I visualized Immy and her mother sitting across the kitchen table from each other and that was confirmed by Immy coming on the phone almost immediately, except for a slight delay while I imagined Mom holding the phone away from her ear and rolling her eyes in disdain.
“Hello?” said Immy. “Oh, Hi! Where are you? Here in town, really? Uh huh. Uh huh. Oh. Well … I’m not home for very long, so I’m really busy most nights … every night, come to think of it. Ha ha!”
“How about Saturday morning?” I said.
“Well … OK,” she said. “I guess. Where? I’m on a diet.” That meant she didn’t want to get stuck with me through too long of a lunch.
“How about St. John’s Church?” I said. I was reacting sarcastically to her avoiding lunch with me, but decided as I spoke that St. John’s was probably appropriate. I’d been to so many funerals there.
“Are you serious?” she said.
“Sure,” I replied. “I’m not in town for very long either. It’s my family church and I’ve been wanting to visit.”
“Wow,” she laughed, a real laugh. “What a date!”
“Ten o’clock OK?” I said.
“Two hours to pray before lunch?” she said. “Is there so much to pray about?”
“OK, then between 10:30 and 11:00,” I said. “I may get there a little early.”
“You probably need the prayer more than me!” she said, brightly
I wouldn’t be the first religious brother or priest to have fallen for a girl, but I might be the first to fall for my guardian angel. And I sure as hell am the first to have my guardian angel parading around as a real estate broker.
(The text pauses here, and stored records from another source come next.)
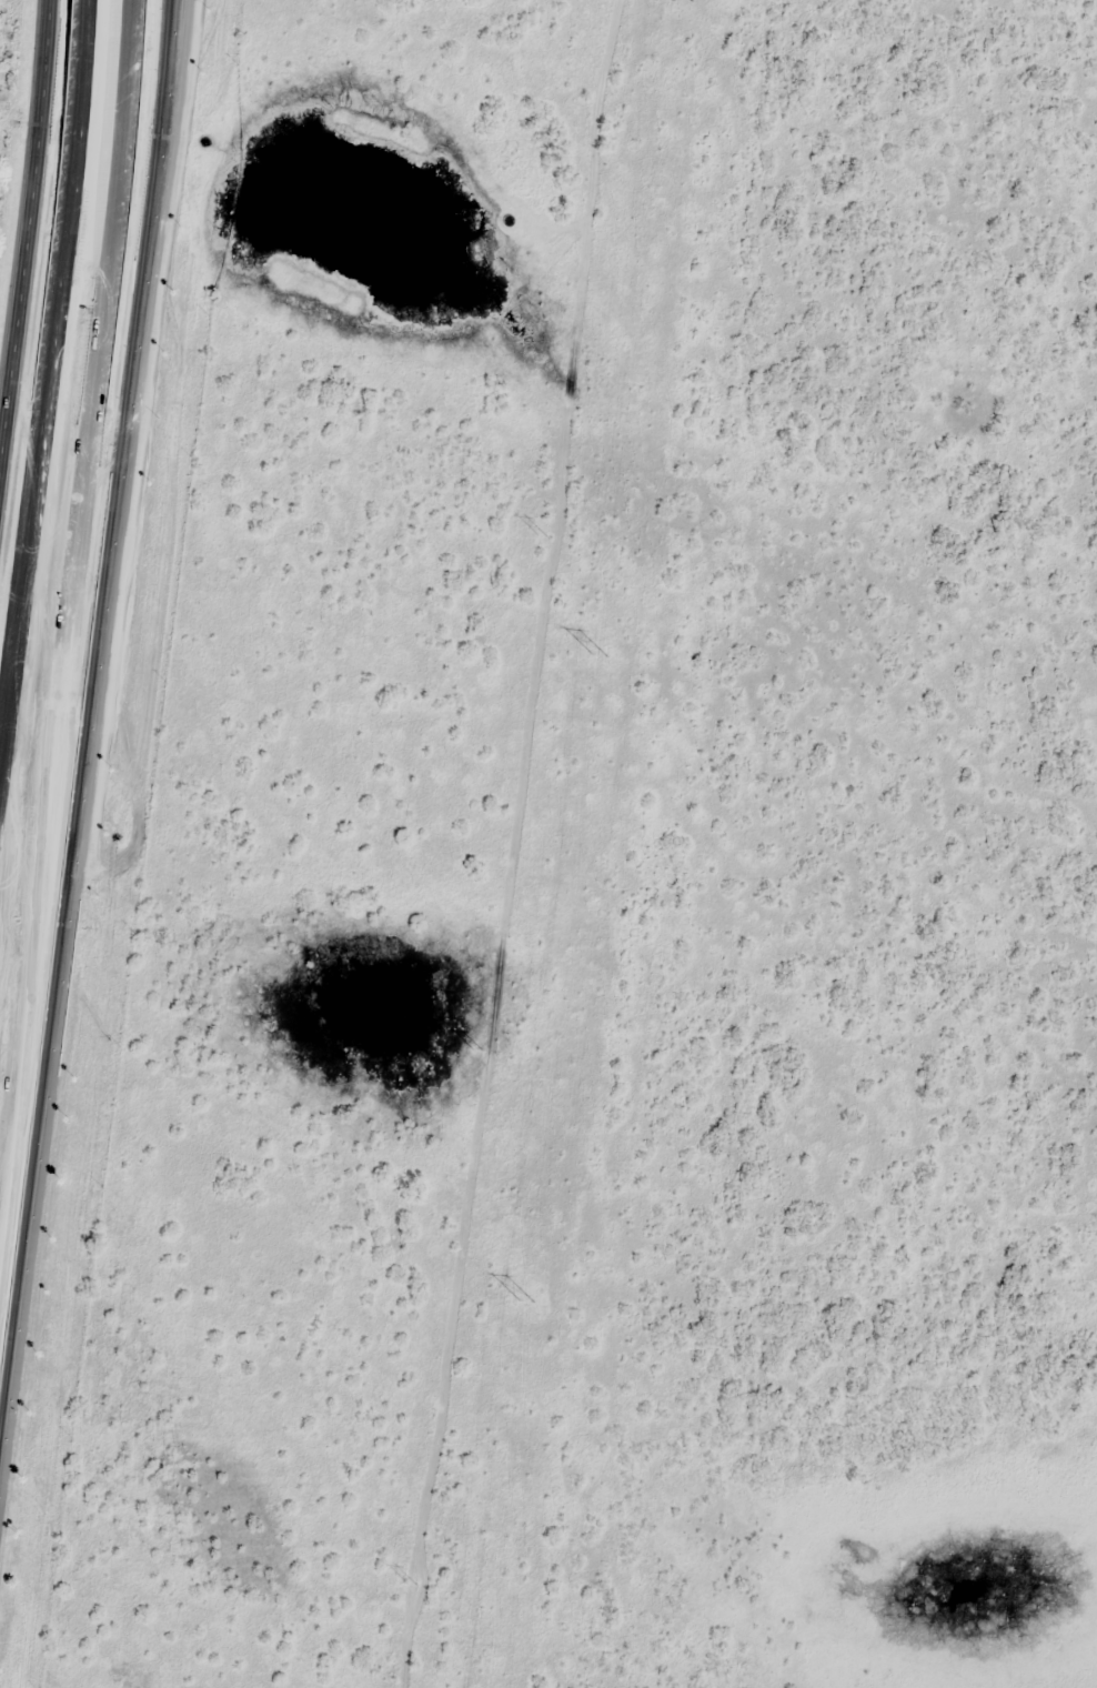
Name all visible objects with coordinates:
power tower: (675, 0)
road: (26, 217)
road: (128, 372)
road: (45, 377)
road: (91, 386)
power tower: (542, 536)
power tower: (597, 659)
road: (49, 902)
road: (39, 916)
power tower: (479, 1050)
road: (14, 1204)
power tower: (522, 1302)
power tower: (413, 1583)

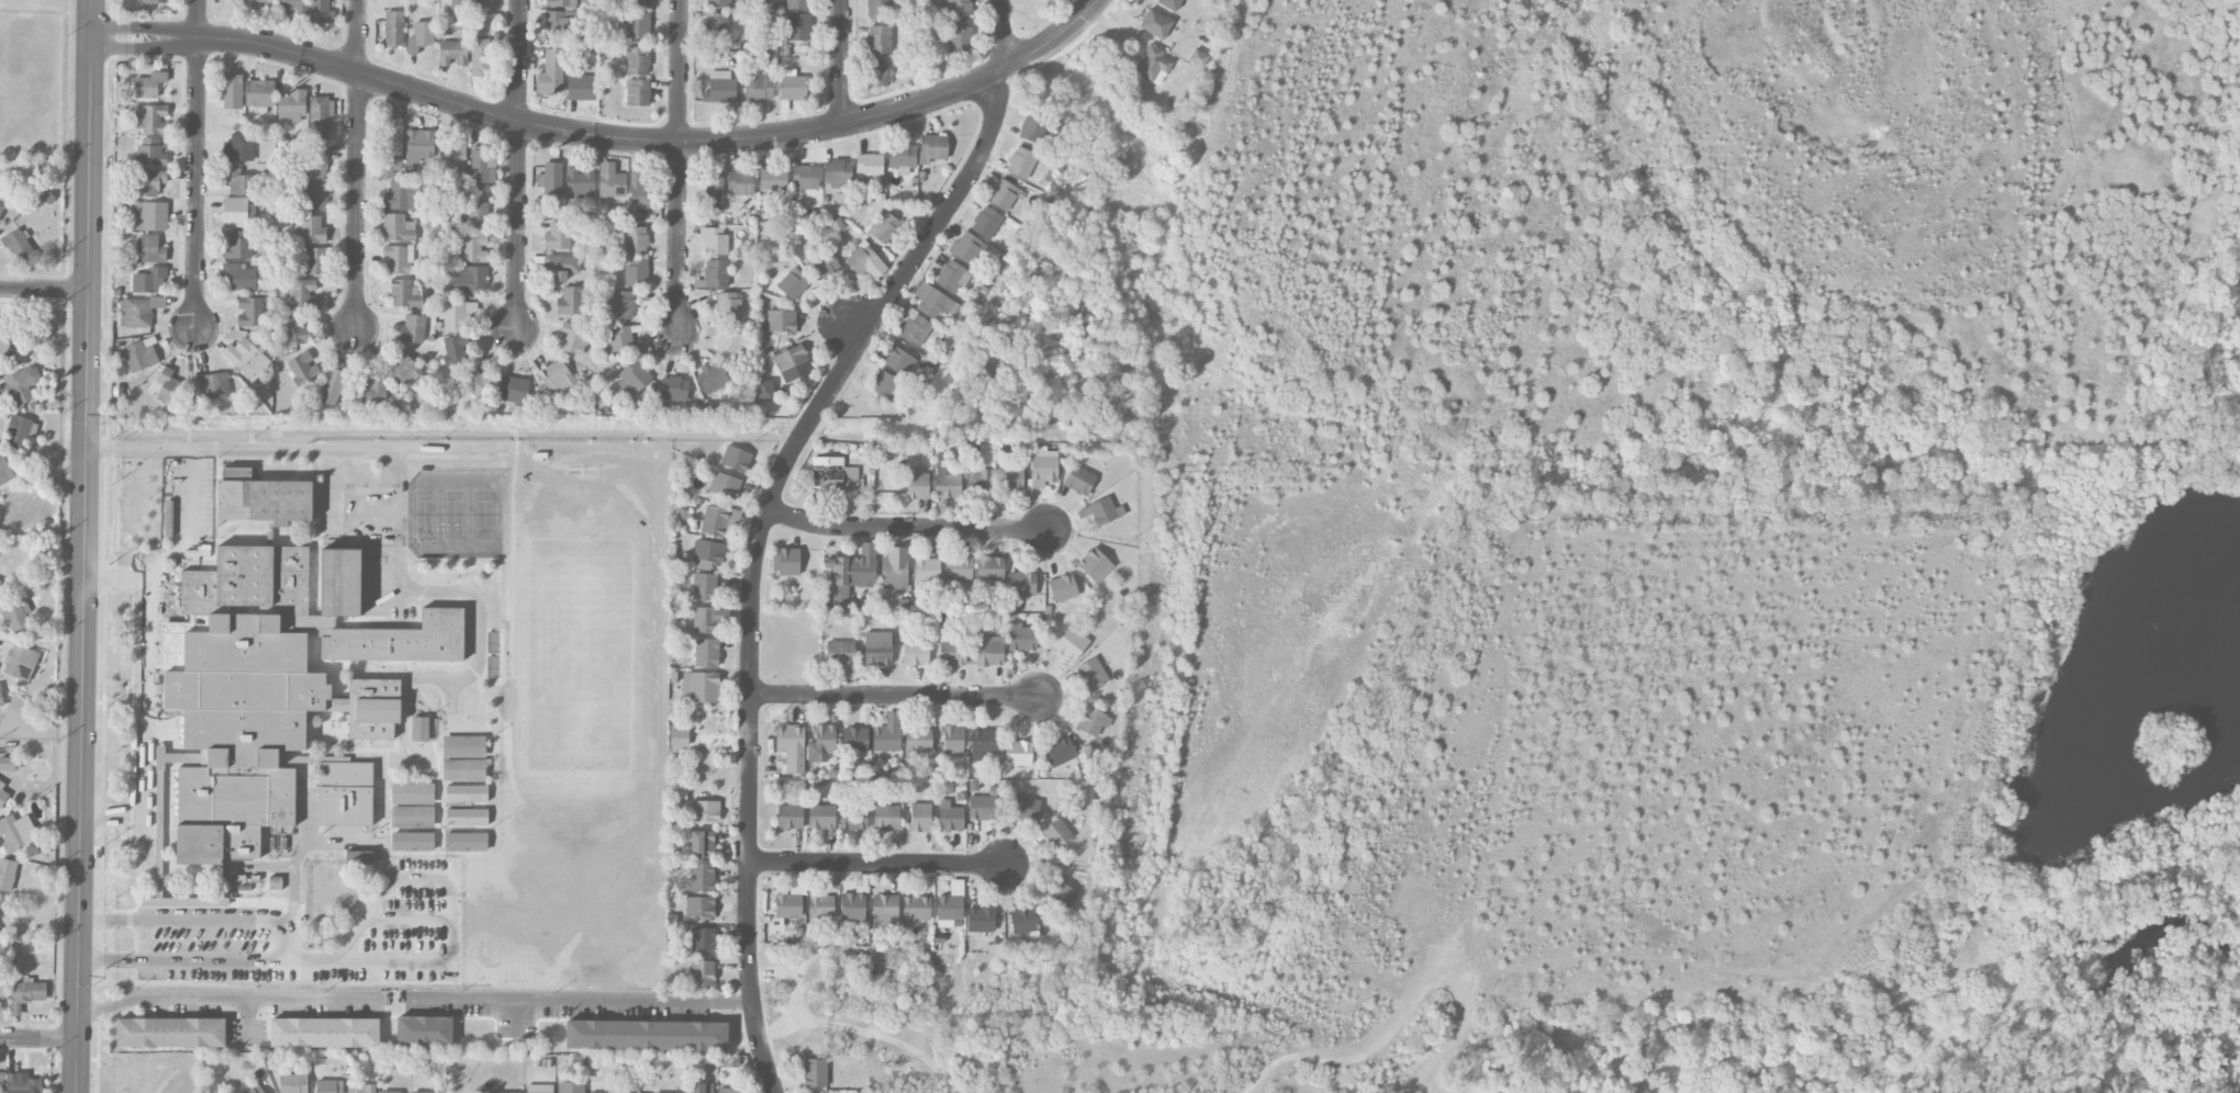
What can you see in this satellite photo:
building: (156, 1)
building: (1046, 1)
building: (230, 3)
building: (255, 3)
building: (557, 3)
building: (639, 3)
building: (718, 3)
building: (465, 4)
building: (797, 4)
building: (1169, 4)
building: (877, 8)
building: (956, 11)
building: (321, 12)
road: (90, 18)
building: (564, 24)
building: (1155, 24)
building: (637, 25)
building: (717, 26)
building: (799, 27)
building: (394, 29)
road: (1002, 34)
road: (358, 35)
building: (421, 37)
road: (1058, 37)
road: (225, 38)
building: (879, 39)
building: (960, 40)
building: (452, 53)
building: (484, 57)
building: (1198, 59)
building: (637, 61)
road: (840, 63)
building: (1152, 65)
road: (1004, 69)
building: (875, 70)
road: (360, 72)
building: (551, 74)
building: (149, 85)
building: (792, 86)
park: (31, 87)
building: (580, 87)
building: (719, 88)
building: (758, 89)
building: (232, 91)
building: (259, 93)
building: (638, 93)
building: (292, 107)
building: (320, 114)
building: (150, 119)
building: (1033, 128)
building: (393, 137)
road: (680, 141)
building: (420, 145)
building: (932, 148)
building: (238, 149)
building: (151, 152)
building: (453, 154)
building: (901, 157)
building: (386, 163)
building: (1021, 163)
building: (316, 164)
road: (197, 165)
building: (482, 165)
road: (679, 166)
road: (518, 167)
building: (870, 169)
building: (837, 173)
building: (805, 177)
building: (773, 179)
building: (551, 181)
building: (611, 181)
building: (240, 182)
building: (740, 182)
building: (580, 183)
building: (150, 184)
building: (639, 191)
building: (714, 192)
building: (401, 195)
building: (1004, 195)
building: (317, 197)
road: (358, 204)
building: (0, 209)
building: (235, 212)
building: (475, 215)
building: (150, 216)
building: (638, 216)
building: (987, 223)
building: (884, 227)
building: (398, 228)
building: (308, 230)
building: (557, 236)
building: (635, 240)
building: (715, 241)
building: (238, 245)
building: (20, 247)
building: (473, 248)
building: (966, 248)
building: (150, 249)
road: (921, 250)
building: (397, 260)
building: (314, 261)
building: (865, 262)
building: (824, 265)
building: (560, 267)
building: (636, 272)
building: (714, 275)
building: (240, 276)
building: (951, 277)
building: (150, 280)
building: (469, 280)
building: (793, 284)
road: (44, 289)
building: (404, 293)
building: (302, 294)
building: (571, 301)
building: (933, 301)
building: (622, 305)
building: (729, 306)
building: (138, 312)
building: (250, 312)
building: (457, 314)
building: (781, 322)
building: (412, 329)
building: (915, 329)
building: (296, 331)
building: (572, 339)
building: (621, 339)
building: (729, 346)
building: (3, 347)
building: (454, 350)
building: (141, 355)
building: (245, 358)
building: (899, 361)
building: (792, 363)
building: (303, 368)
building: (405, 369)
building: (558, 379)
building: (634, 379)
building: (712, 379)
building: (474, 383)
building: (885, 384)
building: (22, 385)
building: (213, 386)
building: (168, 387)
building: (332, 387)
building: (673, 389)
building: (764, 389)
building: (513, 391)
building: (372, 394)
building: (21, 431)
road: (799, 437)
road: (284, 445)
building: (736, 459)
building: (1042, 468)
building: (4, 470)
building: (835, 478)
building: (1010, 479)
building: (1079, 480)
building: (917, 483)
building: (947, 484)
building: (725, 485)
building: (980, 485)
road: (194, 490)
building: (262, 499)
building: (1102, 511)
building: (714, 520)
road: (910, 528)
building: (707, 555)
building: (788, 562)
road: (84, 565)
building: (1094, 565)
building: (895, 568)
building: (958, 569)
building: (990, 569)
building: (926, 570)
building: (850, 574)
building: (340, 582)
building: (1022, 584)
building: (704, 587)
building: (1063, 588)
building: (14, 615)
building: (705, 619)
building: (1021, 638)
building: (401, 640)
building: (1071, 644)
building: (877, 648)
building: (989, 651)
building: (952, 652)
building: (706, 653)
building: (915, 653)
building: (840, 655)
building: (20, 662)
building: (1092, 674)
building: (701, 687)
road: (145, 690)
road: (896, 695)
building: (1, 698)
building: (252, 700)
building: (1092, 722)
building: (887, 734)
building: (678, 738)
building: (854, 739)
building: (918, 740)
building: (951, 741)
building: (982, 743)
building: (821, 744)
building: (789, 750)
building: (1059, 752)
building: (1017, 753)
building: (9, 764)
road: (750, 774)
building: (345, 792)
building: (2, 795)
building: (982, 808)
building: (1025, 809)
building: (705, 811)
building: (412, 817)
building: (789, 817)
building: (821, 817)
building: (853, 817)
building: (949, 817)
building: (886, 818)
building: (919, 818)
building: (16, 832)
building: (1056, 833)
building: (701, 844)
building: (358, 858)
road: (880, 863)
building: (7, 874)
building: (702, 877)
building: (275, 883)
building: (1061, 893)
building: (791, 898)
building: (950, 905)
building: (700, 907)
building: (821, 907)
building: (852, 907)
building: (916, 908)
building: (885, 910)
road: (203, 919)
building: (980, 921)
building: (1023, 921)
building: (703, 942)
road: (350, 962)
building: (702, 974)
building: (3, 990)
building: (26, 994)
road: (581, 996)
road: (224, 997)
building: (424, 1030)
building: (170, 1033)
building: (324, 1033)
building: (646, 1035)
road: (38, 1038)
building: (814, 1073)
building: (1, 1083)
building: (293, 1083)
building: (329, 1086)
building: (361, 1088)
building: (539, 1088)
building: (571, 1088)
building: (699, 1088)
building: (254, 1089)
building: (728, 1090)
building: (395, 1092)
building: (425, 1092)
building: (511, 1092)
building: (596, 1092)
I’m not kidding. It absolutely has to be her. I walked right up to her as she stood by her car and looked her in the eye. She quailed a little, but stood her ground and stared at me as if to dare me to say anything of our previous meeting. Or I suppose it’s possible she’s a human and she was just reacting like a strong young woman. But dammit, I’m sure it’s her. Pretty sure. How could it not be her? Even the same name! I’m not that batty. Pretty sure I’m not.
Women are a bother! Terd once said that if God had made a third sex, women would get far less attention.
Most of us monks have been attracted to women, although a few didn’t care much for them in the first place. I hope it doesn’t surprise any readers that a quite normal religious Brother might have a heart that loves and falls and breaks just like other men. However, our vocation is usually more important to us than walking the path of marriage in conjugal bliss. There were only one or two women in my life that I remember with romantic fondness, and occasionally on a beautiful spring evening more than fondness. Then there are the few who existed only in my mind, like Sara. Not the real Sara, of course, but the Sara who would choose to fly fish on her honeymoon and who can tie a mean attractor fly while she stands in the middle of the stream. And yes, of course, the imaginary Sara who has all the standard equipment.
I think I mentioned that in our Order we renew our vows every five years. There have been times in the past when I thought about not renewing. Maybe I’d find a job somewhere and settle into the landscape. It’s possible my idea of being a confirmed bachelor might change when I found myself figuratively rubbing against a pleasant woman and …. well, you know.